Celestial Sorrow © Laura Van Severen
Cette année, les galeries souterraines du théâtre abritent une exposition de photos et vidéo de Gisèle Vienne et Dennis Cooper: « Through Their Tears » (À travers leurs larmes) est une série photographique qui s’appuie sur des photographies et des poupées réalisées par Gisèle Vienne qui explore les préoccupations communes à ces artistes dans la représentation d’adolescents confus à la recherche de sensations fortes, enclins à l’autodestruction ; « Brando » est un court métrage qu’ils ont coécrit se déroulant dans un chalet isolé et réunissant la danseuse Anja Röttgerkamp, l’adolescent Léon Rubbens et Catherine Robbe-Grillet.

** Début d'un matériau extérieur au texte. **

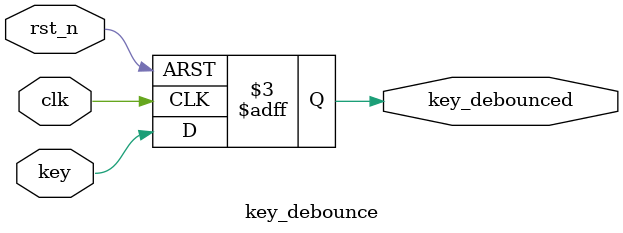
<source format=v>
module key_debounce(
    input key,
    input clk,
    input rst_n,
    output reg key_debounced
);
    // TODO: eliminate metastable state

    // reg last_key_state;
    
    always @(posedge clk or negedge rst_n) begin
        if (~rst_n) begin
            // last_key_state <= key;
            key_debounced <= 0;
        end else begin
            key_debounced <= key;
        end
    end
endmodule

</source>
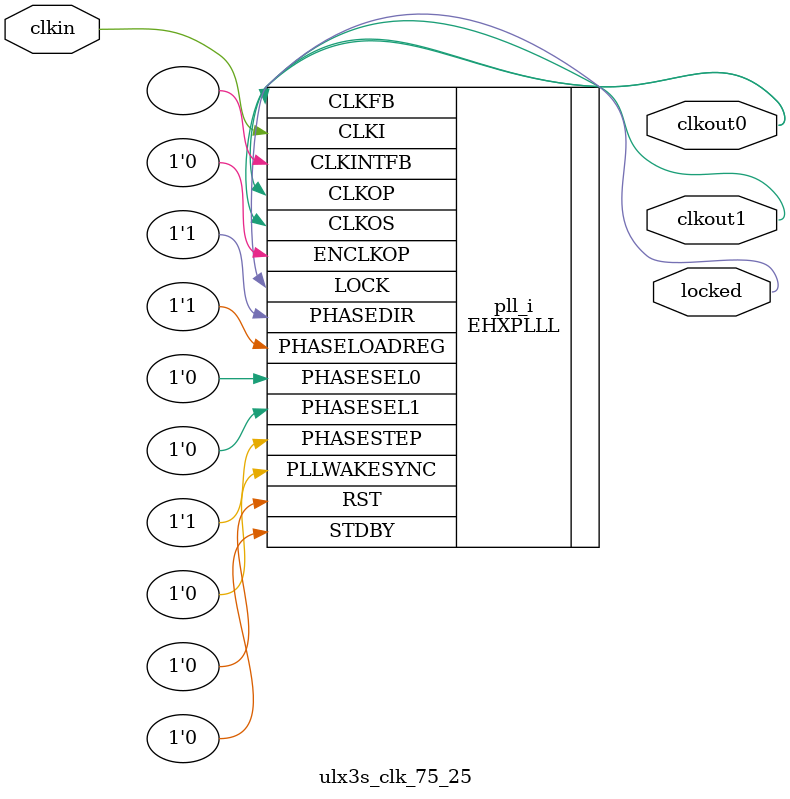
<source format=v>
module ulx3s_clk_75_25
(
    input clkin, // 25 MHz, 0 deg
    output clkout0, // 75 MHz, 0 deg
    output clkout1, // 25 MHz, 0 deg
    output locked
);
(* FREQUENCY_PIN_CLKI="25" *)
(* FREQUENCY_PIN_CLKOP="75" *)
(* FREQUENCY_PIN_CLKOS="25" *)
(* ICP_CURRENT="12" *) (* LPF_RESISTOR="8" *) (* MFG_ENABLE_FILTEROPAMP="1" *) (* MFG_GMCREF_SEL="2" *)
EHXPLLL #(
        .PLLRST_ENA("DISABLED"),
        .INTFB_WAKE("DISABLED"),
        .STDBY_ENABLE("DISABLED"),
        .DPHASE_SOURCE("DISABLED"),
        .OUTDIVIDER_MUXA("DIVA"),
        .OUTDIVIDER_MUXB("DIVB"),
        .OUTDIVIDER_MUXC("DIVC"),
        .OUTDIVIDER_MUXD("DIVD"),
        .CLKI_DIV(1),
        .CLKOP_ENABLE("ENABLED"),
        .CLKOP_DIV(8),
        .CLKOP_CPHASE(4),
        .CLKOP_FPHASE(0),
        .CLKOS_ENABLE("ENABLED"),
        .CLKOS_DIV(24),
        .CLKOS_CPHASE(4),
        .CLKOS_FPHASE(0),
        .FEEDBK_PATH("CLKOP"),
        .CLKFB_DIV(3)
    ) pll_i (
        .RST(1'b0),
        .STDBY(1'b0),
        .CLKI(clkin),
        .CLKOP(clkout0),
        .CLKOS(clkout1),
        .CLKFB(clkout0),
        .CLKINTFB(),
        .PHASESEL0(1'b0),
        .PHASESEL1(1'b0),
        .PHASEDIR(1'b1),
        .PHASESTEP(1'b1),
        .PHASELOADREG(1'b1),
        .PLLWAKESYNC(1'b0),
        .ENCLKOP(1'b0),
        .LOCK(locked)
	);
endmodule

</source>
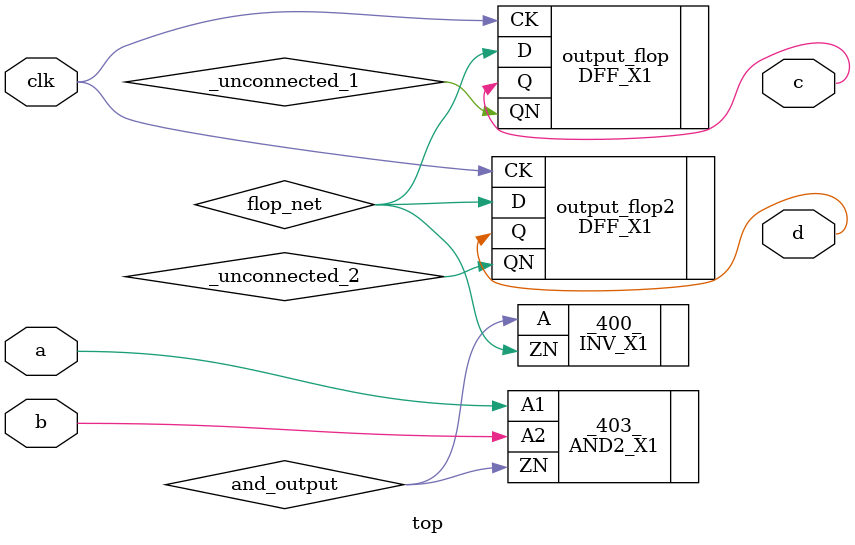
<source format=v>
/* Generated by Yosys 0.9+4052 (git sha1 5c1e6a0e, clang 7.0.1 -fPIC -Os) */

/* This test makes sure that we keep track of any outputs that aren't directly
on the logic cone, but are driven by cell that are. If we were to destroy these
cells we need to make sure any pins they drive are primary outputs in ABC to
preserve correctness.
*/

module top(clk, a, b, c, d);
  input clk;
  input a;
  input b;
  output c;
  output d;
  
  wire flop_net;
  wire and_output;
  wire _unconnected_1;
  wire _unconnected_2;

  AND2_X1 _403_ (
    .A1(a),
    .A2(b),
    .ZN(and_output)
  );

  INV_X1 _400_ (
    .A(and_output),
    .ZN(flop_net)
  );

  DFF_X1 output_flop (
    .CK(clk),
    .D(flop_net),
    .Q(c),
    .QN(_unconnected_1)
  );

  DFF_X1 output_flop2 (
    .CK(clk),
    .D(flop_net),
    .Q(d),
    .QN(_unconnected_2)
  );

endmodule

</source>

Également au programme de cette édition: le duo excentrique Cabosanroque présente « Démons », installation sonore et visuelle s’appuyant sur les écrits du poète catalan et romantique Jacint Verdaguer qui a mené de multiples expériences mystiques ; le metteur en scène Mohamed El Khatib et le réalisateur Alain Cavalier proposent de leur côté une soirée sous la forme d’une conversation autour de ce qui les réunit dans leur acte de création. On verra les performances de l’Afghane Kubra Khademi et de l’Indienne Mallika Taneja qui empoignent la question brûlante du harcèlement sexiste.
On annonce un spectacle couplant deux mises en scène: Lionel Dray se saisit de l’unique roman de Jean de la Ville De Mirmont, « les Dimanches de Monsieur Dézert », l’histoire d’un fonctionnaire qui vit pleinement ses dimanches, pour livrer une adaptation très libre en forme de seul en scène ; Sylvain Creuzevault entame avec « Construire un feu », d’après Jack London, un cycle intitulé «Les Tourmentes» constitué de formes intimistes et brèves comme des «peintures animées, des natures vives», mettant en scène des individus dans des espaces naturels hostiles.

Constuire un feu • Sylvain Creuzevault
Avec « la Naissance de la tragédie », Maxime Kurvers reviendra aux fondamentaux du théâtre: l’acteur et la parole. Où un acteur s’adresse frontalement au public dans un récit incarnant la mémoire de la tragédie et organisant une histoire de l’art scénique occidental, pensée à partir des « Perses » d’Eschyle – première tragédie connue. Après « Doreen », David Geselson est de retour pour présenter au Théâtre de la Cité « le Silence et la peur », spectacle faisant surgir avec une équipe franco-américaine la voix de Nina Simone et l’épopée de sa traversée du siècle terminée en drame, témoignage d’une vie marquée par de multiples crises identitaires.
La chorégraphe Meg Suart revient avec « Celestial Sorrow » (photo), création hantée par la longue dictature en Indonésie du président Suharto (renversé par les étudiants en 1998), objet insaisissable mêlant danse, installation plastique, chant, musique live, stylisme… Danseur et chorégraphe, Daniel Linehan interprète « Body of Work » qui s’attache à écouter la mémoire fragmentée de son propre corps et retracer comment les blessures, les mouvements, les danses successives dont il fut l’interprète ont persisté au-delà d’une représentation: une rétrospective archéologique qui est aussi une réflexion proustienne sur le passage du temps.
Metteur en scène et plasticien iconoclaste, Théo Mercier a imaginé « Affordable Solution for Better Living » avec le danseur Steven Michel, un corps à corps entre un cyborg musculeux et une bibliothèque Kallax, l’un de ces «objets abordables pour une vie meilleure» montés en vingt minutes et qui colonisent la vie domestique. Les marionnettistes Aïtor Sanz Juanez et Renaud Herbin, la chorégraphe Julie Nioche et la compositrice Sir Alice se sont associés pour créer « At the Still Point of the Turning World », spectacle en suspension entre ciel et terre, entre rêve et monde, une exploration onirique. Citons enfin les concerts de musique de chambre donnés par l’ensemble L’Instant Donné et par un quatuor de musiciens de l’Orchestre national du Capitole de Toulouse, en partenariat avec les Musicales franco-russes.